In very simplified terms a Multi Spectral Imaging Microscope works by omitting different wavelengths of the electromagnetic spectrum through a microscope onto the chosen object. This means that the MSI is able to see details on objects that we may not be able to view through our visible vision.
A diagram of the electromagnetic spectrum
Some of the negatives are in abysmal condition. So much so that there is complete image loss where the silver salts and gelatine have come into contact with damp/fluctuating temperature/relative humidity during their time in the basement. The original envelopes which the negatives were housed in ended up sticking to the emulsion and fibre removal is near impossible without removing the emulsion- a conservation nightmare! Emma, Ellie & Rebecca had hoped that the MSI may be able to detect whether any image was present on the negative.
Emma Bonson observing new information on an envelope.
Many of the original envelopes also have writing on the envelope which is vital to understanding the collection. Some of the writing on the envelopes has faded, is too difficult to read or has become obscured over time meaning important information loss. We selected a few envelopes for investigation.
We tested one negative that had adhered to the envelope to try and see if we could see an image through the envelope, unfortunately in this case the MSI did not detect any subjects in the picture. However the MSI was very useful in viewing the faded writing on another envelope which was not visible to the human eye. “Bottleyew walk, Downs Convent, Hayle” was detected under the MSI which was extremely exciting as it gave us a wealth of information that we did not have before!
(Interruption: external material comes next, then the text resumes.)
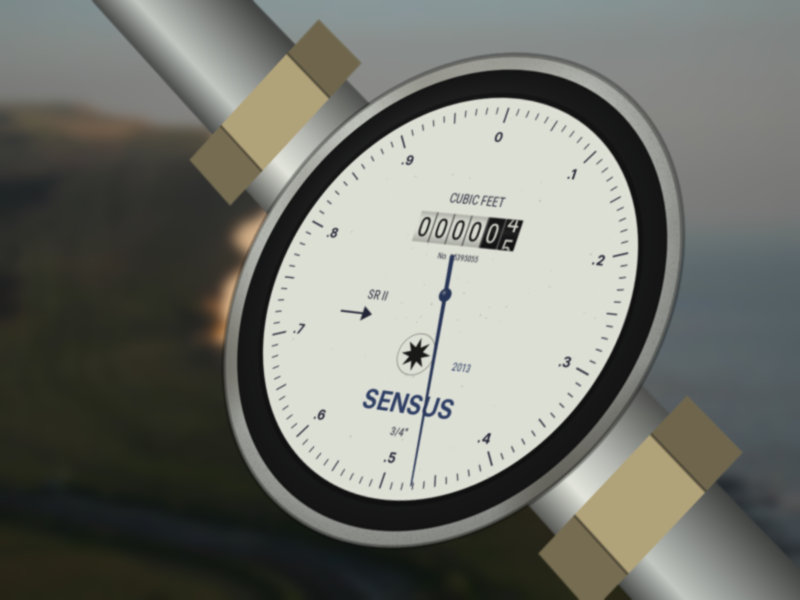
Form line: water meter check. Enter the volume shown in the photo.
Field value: 4.47 ft³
This also made sense to us as there are other negatives taken at Down’s Convent. Success!
Envelope with faded writing and MSI image showing enhancement of writing
We tried another negative which we viewed from the non-emulsion side which we had removed the front section of envelope but the back piece was still adhered to the emulsion surface. When the negative is observed under normal lighting there is barely no image present – just a black surface. However, under a yellow light with a wavelength of 590 we were able to see much more of the image than previously. We observed a rather grandiose room filled with a fire place, portraits, frames, a table with a Gramophone on, a wicker basket, a bookcase and a telephone. We were all blown over with how much we could see.
Viewing the negative with the naked eye (left) and positive detail of the negative under the MSI
Thanks go to Dr Lynda Skipper for arranging for Hollie Morgan to come and work with us. It was a great experience to meet Holly and to see what astounding work her microscope can do!